Health insurance navigators play a vital role by educating consumers, increasing health insurance literacy, and facilitating enrollment, said Cindy Zeldin of Georgians for a Healthy Future.

“Consumers who work with an in-person enrollment assister are far more likely to enroll in coverage, and having them as a resource in the community has made a complicated process easier for thousands of Georgians,’’ she said. “Additionally, at open enrollment time many consumers need to switch plans either to save money or because the plan offerings change from year to year. Navigators help make sure these consumers don’t fall through the cracks or end up uninsured as they work through this process.”

So long as there is an ACA marketplace to navigate, Weber and his peers will most likely be around, guiding people through the process of buying insurance. But that could change if the marketplace is dismantled.

For now, Insure Georgia has navigators covering all 159 of the state’s counties. The organization (through Community Health Works) received $2.2 million in federal funding for navigators in 2016.

Federal grants make up most of the organization’s funding, and allow them to continue their outreach and education work even when open enrollment is closed.

“Our goal is to make sure that Georgians understand the health care law, and the options to get coverage for themselves and their families,” said Marc Jenkins, an Insure Georgia outreach coordinator.

Thinking about their own futures

Insure Georgia navigators travel widely, including to sites that aren’t actual health facilities.
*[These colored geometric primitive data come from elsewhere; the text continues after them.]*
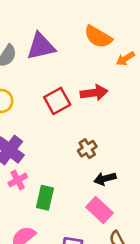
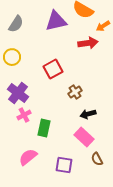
purple triangle: (41, 46) -> (56, 21), moved
red arrow: (94, 93) -> (88, 43), moved
red square: (57, 101) -> (53, 69), moved

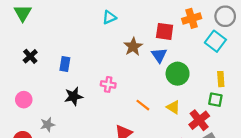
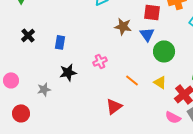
brown star: (133, 47) -> (123, 26), turned -30
pink cross: (108, 84) -> (100, 61), turned -32
pink circle: (24, 100) -> (11, 80), moved
gray star: (48, 125) -> (44, 89), moved

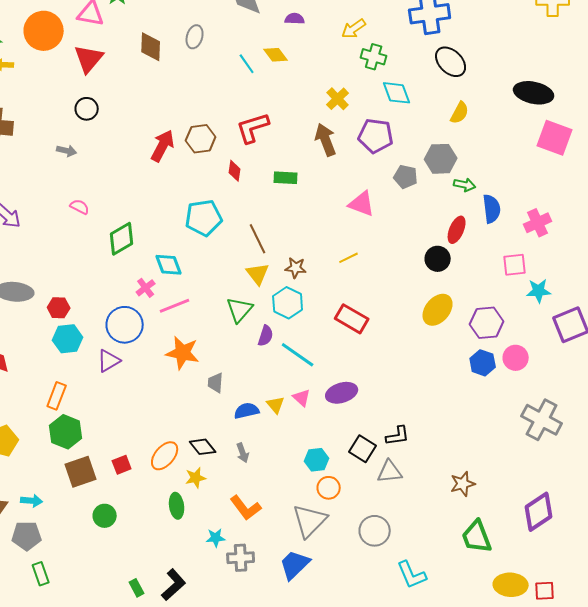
For example, they go to libraries and other locations where volunteers help with tax preparation. The navigators help people figure out how tax credits can help offset the cost of health insurance bought through the exchanges.

With talk of repeal in the air on Capitol Hill, tension is building for the navigators. A recent plan to scrap the ACA fell apart in the U.S. House, but congressional Republicans and President Trump say they are still committed to overhauling the current system.

For people like Weber, that means job insecurity. “I don’t really know what’s going to happen. I could go away entirely. No one knows,” Weber said. “For younger navigators, if they made a commitment from a career standpoint, it must be a great deal of consternation there.”

Jenkins shares the uncertainty.

“There is a little bit of apprehension,” he said. “But that is just because people don’t know what’s coming next.”

Jenkins insists that Insure Georgia will find some way to keep the service going whatever happens. “We definitely are slated to continue the work we do in the community, no matter what new legislation comes out,” he said.

But that would be difficult, according to fellow navigator Malone. “The navigator program is [paid for] through federal funding,” she said. “If we lose that, then I would be out of a job.”

Whatever happens, consumers will still need help, Jenkins said.

“Once the new legislation comes out . . . [if it comes out], there will be a frenzy,” he said. “There will be lots of people who don’t understand the new system. There will people who have questions. We’re definitely going to be needed in that capacity.”

Jim Lichtenwalter is a writer and reporter from Alpharetta who contributes to Georgia Health News.